Wednesday, August 13, 2014

The Noir Forties. The American People from Victory to Cold War by Richard Lingeman

Films Noir, more faithfully than other kinds of films, reflected the personal anxieties of the late forties.  They vacuumed up the psychological detritus swirling in the air, the velleities, secret wishes, criminal thoughts, unspoken fears, dream images of the time.
Richard Lingeman, The Noir Forties (Nation Books, 2012).

Lingeman's use of the somewhat unusual word velleities here (from the Latin for "wish") is just a small example of how Lingeman takes the intelligence of his readers for granted, even in a day when fewer and fewer people study Latin.  The opening and closing chapters of this book are the most personal, as Lingeman tells us of his time in Army Counter Intelligence in Japan, during and after the Korean War; they read almost like a Samuel Fuller film of East/West confrontation. In between he gives us a political and cultural history of the forties, with examples from radio producers such as Norman Corwin, pulp writers such as David Goodis and Cornell Woolrich (both of whom had a big influence on films), musicians such as Spade Cooley and Lionel Hampton and even Abstract Expressionists such as Jackson Pollock (who paradoxically was mocked by conservative critics but touted abroad as an example of American freedom).  But his primary cultural reference is films noir, many directed by German and Austrian emigres:  Siodmak, Wilder, Ulmer, Lang.  Lingeman is particularly good at demonstrating the fears of death and fate found in such under-the-radar films as Ulmer's Detour and Mate's D.O.A.  In the latter film Frank Bigelow has discovered that he is dying from a slow-acting poison and when he dashes into the street he sees a little girl playing with a ball and lovers kissing, and he knows that he will never have a lover or children (this is beautifully shown with just his facial expression, no dialogue necessary).  This embodies the anxiety of the time (1950): we have just lost 400,000 Americans in a war and are now under the shadow of the atomic bomb; it might even be a metaphor for the internal communist threat.

Again, Lingeman trusts the intelligence of the reader to realize how much of what happened just after the war led to the troubles of today, as the same mistakes continue to be repeated; though now we are afraid of Islamic terrorists rather than Nazis or Communists and we are still afraid of the tabs the NSA and the FBI are keeping on us.  When I was in elementary school we were told to behave or else many years later the FBI could keep us from getting a job when they found out about our 4th grade defiance!
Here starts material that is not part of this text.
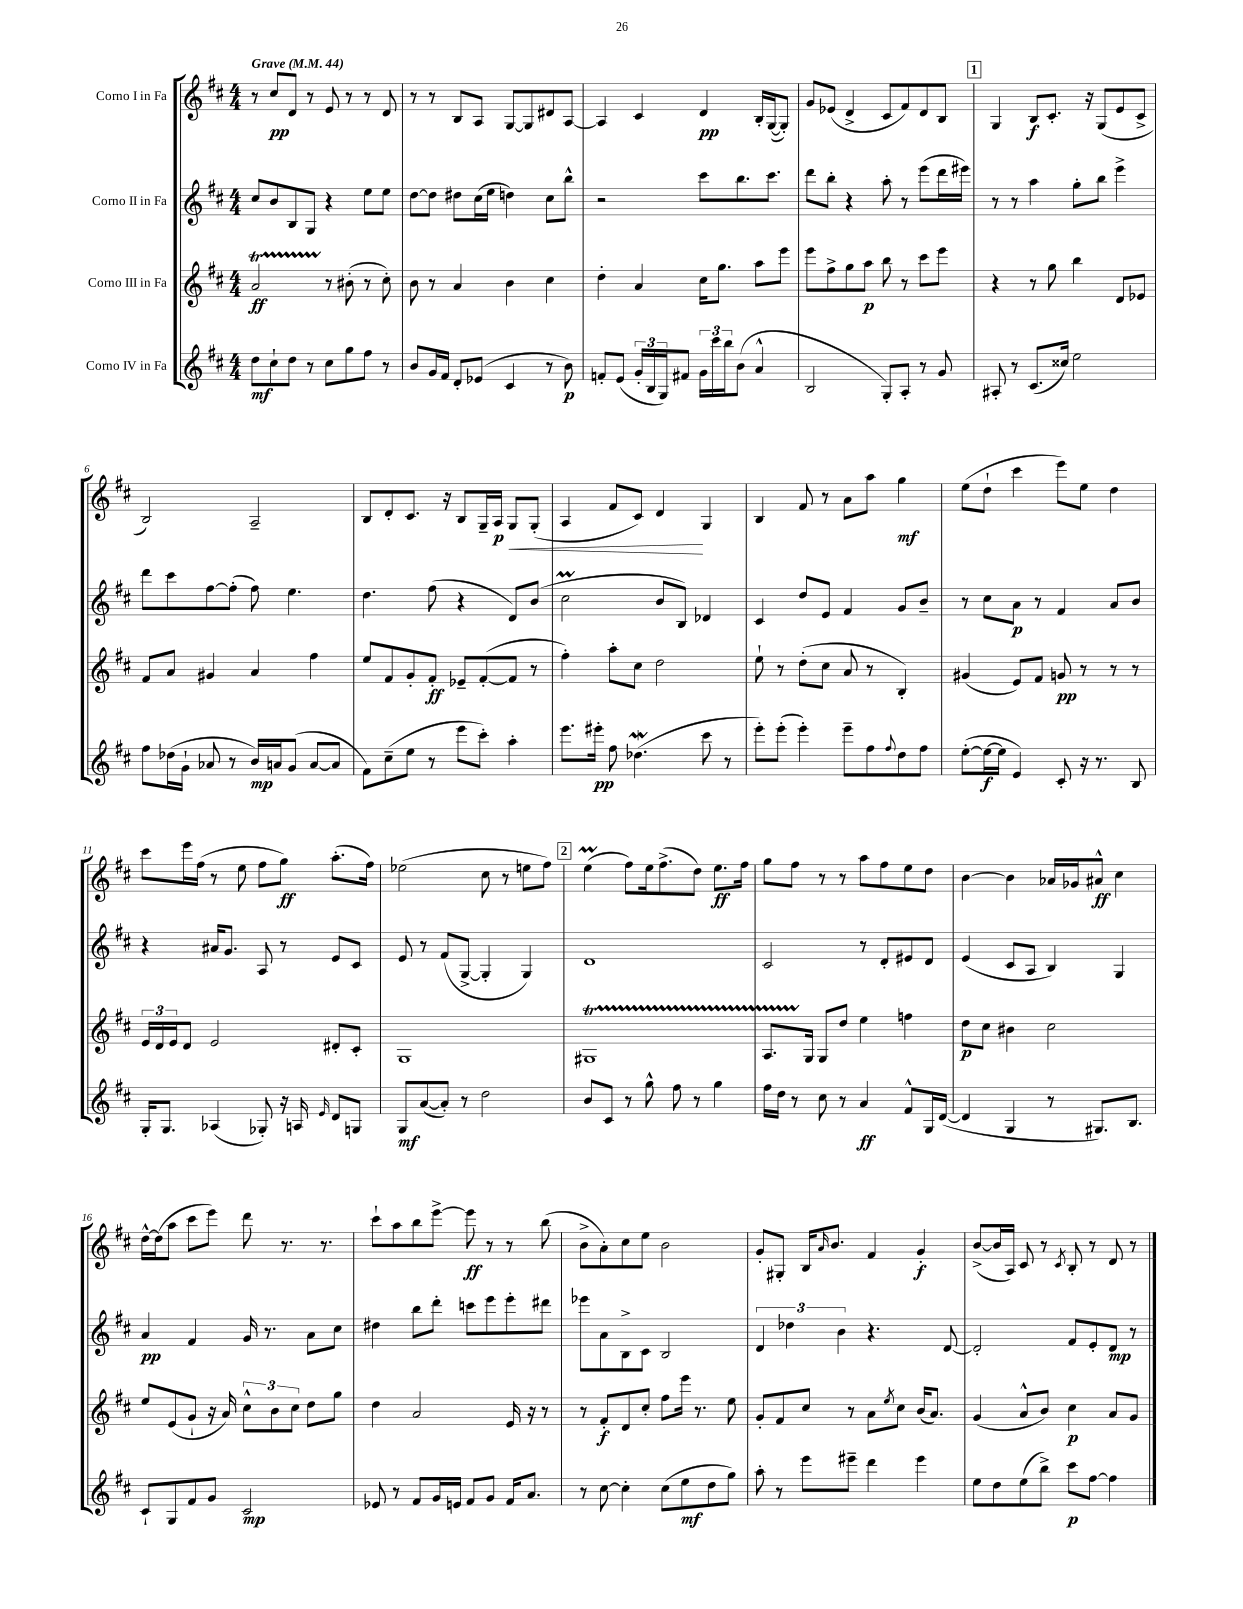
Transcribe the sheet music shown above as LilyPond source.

The union-busters in Congress led to the gradual weakening of unions and the increasing of inequality today; the red-flag term "socialized medicine" (and "socialism equals communism") keeps us from having decent health care even now; the Truman Doctrine of the forties is still essentially in force today, as we continue to try to use military force -- in Vietnam, Iraq, et al. -- instead of supporting economic and military reform.

Lingeman is one of our best cultural historians, with biographies of Dreiser and Sinclair Lewis and the perceptive Small Town America.  I hope his incisive exploration of films noir and the forties is followed with The Red-Baiting Fifties,  including film directors such as Nicholas Ray and Douglas Sirk, who dug beneath the surface of those not-so-placid years.